Not to be confused with
Ballin Out (US slang) ~ To spend exorbitant amounts of money. Usually with the confines of a one ridiculously drunken evening. Often accompanied by sluts, assorted bling, and no regard for any type of human reason.
Hope that clears it up.
James
Adrian Swinscoe says
Hi James,
I was facilitating at an away day yesterday and one thing came up that applies here: Assumptions often get us and others into trouble.
I’m glad your daughter is safe and hope that you have calmed down. :)
Adrian
James Lawther says
Only just calmed down, I think it is a father daughter thing
maz iqbal says
Hello James
Great way to point at that which needs attention. As I read your story, I hear a strong need to ensure that safety of your daughter. This need triggers inappropriate behaviour because your button gets pressed, the amygdala gets highjacked, you act instantly. When you have calmed down then the reflective part of you considers the situation and asks intelligent questions. And you get the insight: aha, I assumed, my assumptions is incorrect, then you act to supply that which is missing.
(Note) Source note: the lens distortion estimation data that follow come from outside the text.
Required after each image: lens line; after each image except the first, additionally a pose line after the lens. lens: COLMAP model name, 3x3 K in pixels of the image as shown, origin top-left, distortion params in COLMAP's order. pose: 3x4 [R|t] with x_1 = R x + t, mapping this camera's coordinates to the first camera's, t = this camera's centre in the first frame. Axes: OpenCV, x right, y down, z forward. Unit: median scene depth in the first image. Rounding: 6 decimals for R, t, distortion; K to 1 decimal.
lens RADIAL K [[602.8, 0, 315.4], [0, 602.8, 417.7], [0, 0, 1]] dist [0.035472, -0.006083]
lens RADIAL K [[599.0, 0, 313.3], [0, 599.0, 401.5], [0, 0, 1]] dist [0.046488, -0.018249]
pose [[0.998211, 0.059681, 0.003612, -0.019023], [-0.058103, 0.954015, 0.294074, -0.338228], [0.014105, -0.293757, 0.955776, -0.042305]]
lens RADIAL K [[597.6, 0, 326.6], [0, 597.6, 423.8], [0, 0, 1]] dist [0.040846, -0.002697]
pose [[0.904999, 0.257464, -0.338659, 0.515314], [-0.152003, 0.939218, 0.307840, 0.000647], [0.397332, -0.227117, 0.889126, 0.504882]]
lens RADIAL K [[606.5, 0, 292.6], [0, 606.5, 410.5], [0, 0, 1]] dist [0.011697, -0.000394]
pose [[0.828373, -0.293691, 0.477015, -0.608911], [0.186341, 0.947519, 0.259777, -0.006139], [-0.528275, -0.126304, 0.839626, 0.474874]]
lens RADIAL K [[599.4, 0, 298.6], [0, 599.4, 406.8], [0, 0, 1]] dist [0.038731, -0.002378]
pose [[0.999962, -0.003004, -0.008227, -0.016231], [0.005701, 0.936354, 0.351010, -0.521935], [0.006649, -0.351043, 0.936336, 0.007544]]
What I find fascinating is that we are brought up in cultures that put agency, rationality and free will at the centre of what is so. Which means EVERYTHING gets attributed to a human being. The further assumption, is that everything is predictable if only one had used one’s reason to figure stuff out. Therefore, when you and I do not get what we want – perfection – then we automatically attribute agency, blame, and criticise. This then ruptures relationships and generates self-protective behaviour from those whose self-esteem is dented.
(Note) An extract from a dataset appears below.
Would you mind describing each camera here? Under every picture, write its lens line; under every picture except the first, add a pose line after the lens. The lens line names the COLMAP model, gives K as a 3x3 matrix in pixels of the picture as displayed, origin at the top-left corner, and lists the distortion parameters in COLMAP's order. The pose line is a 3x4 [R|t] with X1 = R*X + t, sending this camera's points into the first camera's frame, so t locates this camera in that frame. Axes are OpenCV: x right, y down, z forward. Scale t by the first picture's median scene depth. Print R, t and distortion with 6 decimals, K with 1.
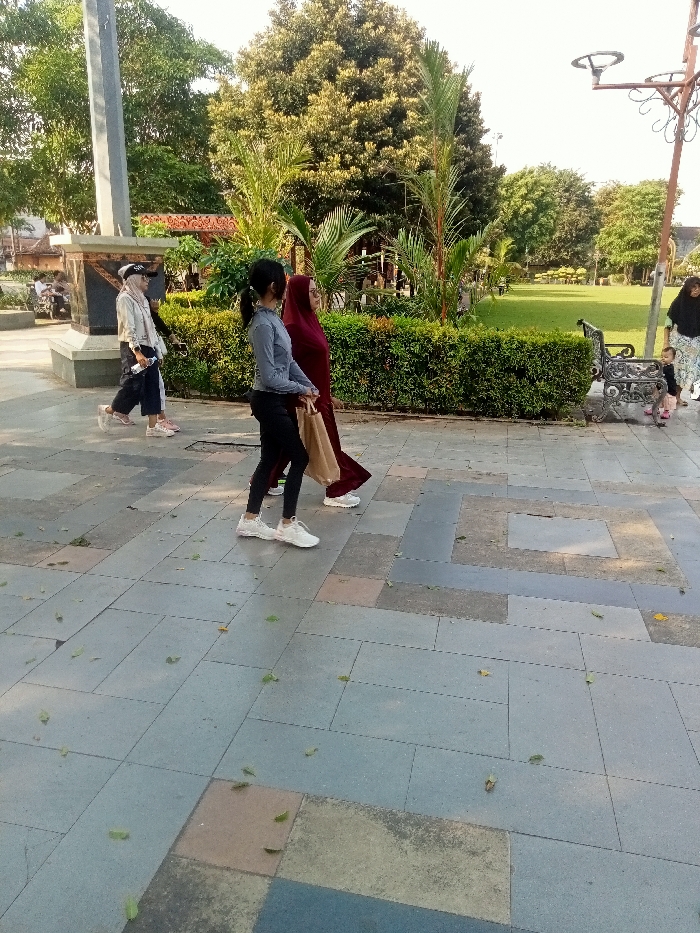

One of the wisest sayings i have heard goes like this: a person’s behaviour is direct function of the way that shows up for him/her. Which means that given how the situation shows up for the person he/she could not have done anything else. Now if you stand in this space and look/act on the world then a whole new world opens up. You start to ask questions: how would the situation/world have to show up for X for him/her to do Y? And then you check with X. Just like you did with your daughter.
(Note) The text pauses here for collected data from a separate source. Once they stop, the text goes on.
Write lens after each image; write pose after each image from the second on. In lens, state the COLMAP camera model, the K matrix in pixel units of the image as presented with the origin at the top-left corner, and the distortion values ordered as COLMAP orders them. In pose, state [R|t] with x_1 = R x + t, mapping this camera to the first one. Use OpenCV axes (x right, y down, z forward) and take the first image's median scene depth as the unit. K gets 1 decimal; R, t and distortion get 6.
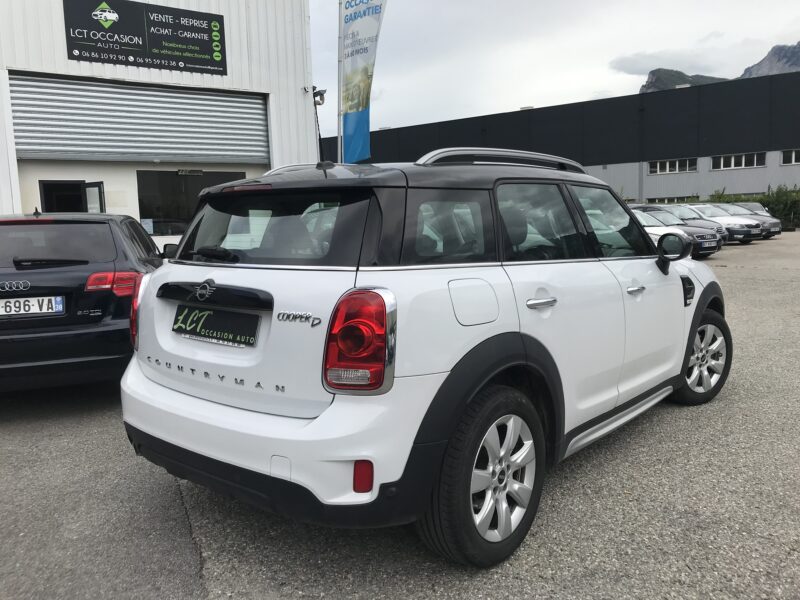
lens RADIAL K [[651.9, 0, 397.9], [0, 651.9, 296.4], [0, 0, 1]] dist [0.009318, 0.012236]
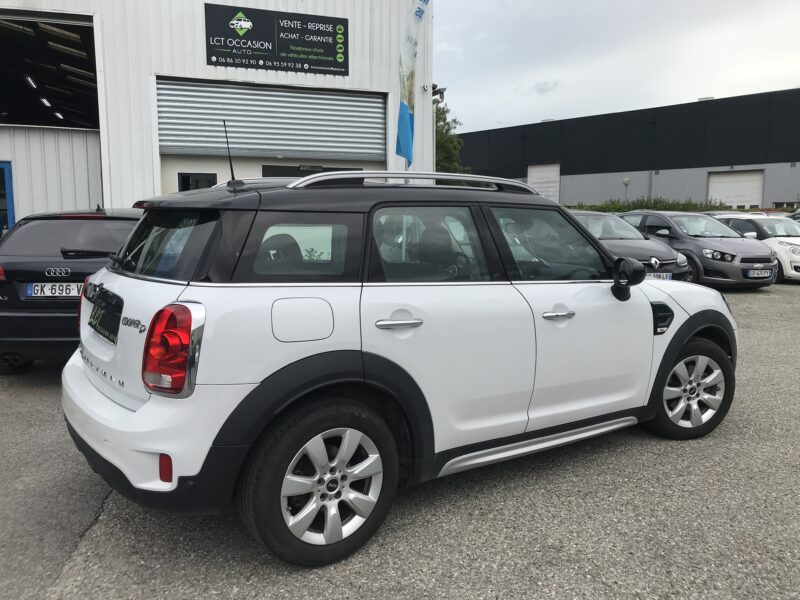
lens RADIAL K [[651.9, 0, 397.9], [0, 651.9, 296.4], [0, 0, 1]] dist [0.009318, 0.012236]
pose [[0.969322, 0.064850, -0.237086, 0.099120], [-0.062041, 0.997887, 0.019299, -0.011458], [0.237837, -0.003998, 0.971297, -0.000914]]
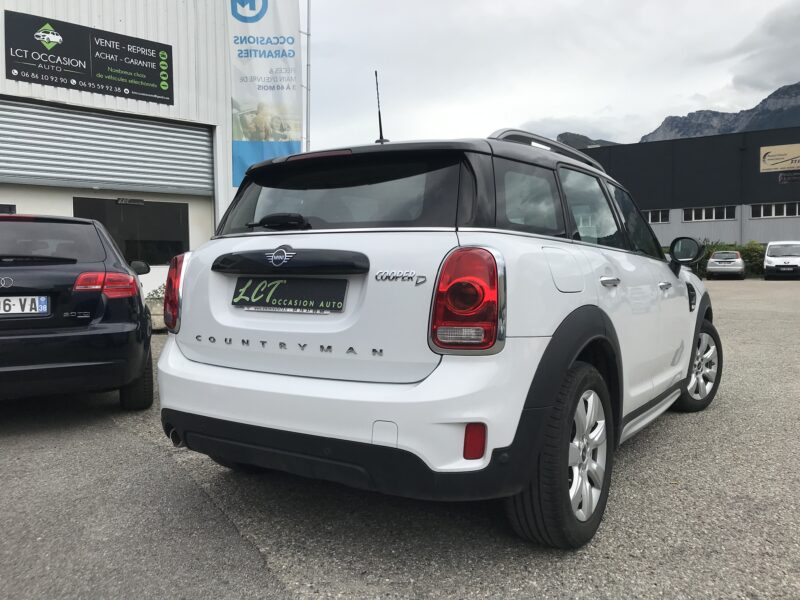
lens RADIAL K [[649.9, 0, 396.9], [0, 649.9, 296.2], [0, 0, 1]] dist [0.018871, -0.003129]
pose [[0.992707, 0.013515, 0.119795, -0.047567], [-0.004496, 0.997155, -0.075238, 0.023347], [-0.120471, 0.074151, 0.989944, 0.011108]]
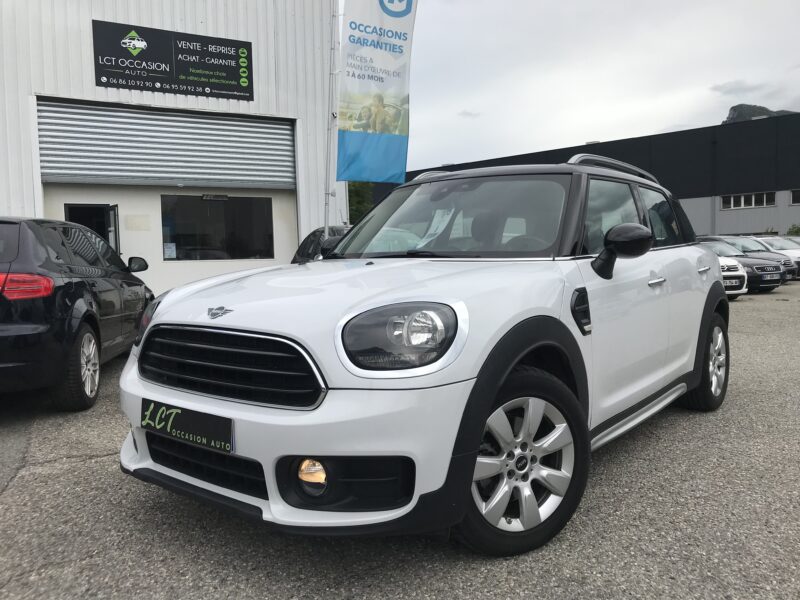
lens RADIAL K [[651.7, 0, 398.4], [0, 651.7, 297.9], [0, 0, 1]] dist [0.014604, 0.002690]
pose [[0.994716, 0.013920, -0.101721, 0.073804], [-0.019363, 0.998422, -0.052720, 0.012425], [0.100826, 0.054411, 0.993415, 0.052110]]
Imagine what kind of world we would co-create if we operate from this stand: every single person is doing what shows up has the right action course of action given how the world/situation shows up for him? So let’s listen first, understand, build a relationship, create an opening to inform/educate, then inform/educate.
All the best
Maz
James Lawther says
Absolutely Maz, I love your point:
A person’s behaviour is direct function of the way that shows up for him. Which means that given how the situation shows up for the person he could not have done anything else
A reaction often has more to do with the person who reacted than the person who provoked it in the first place.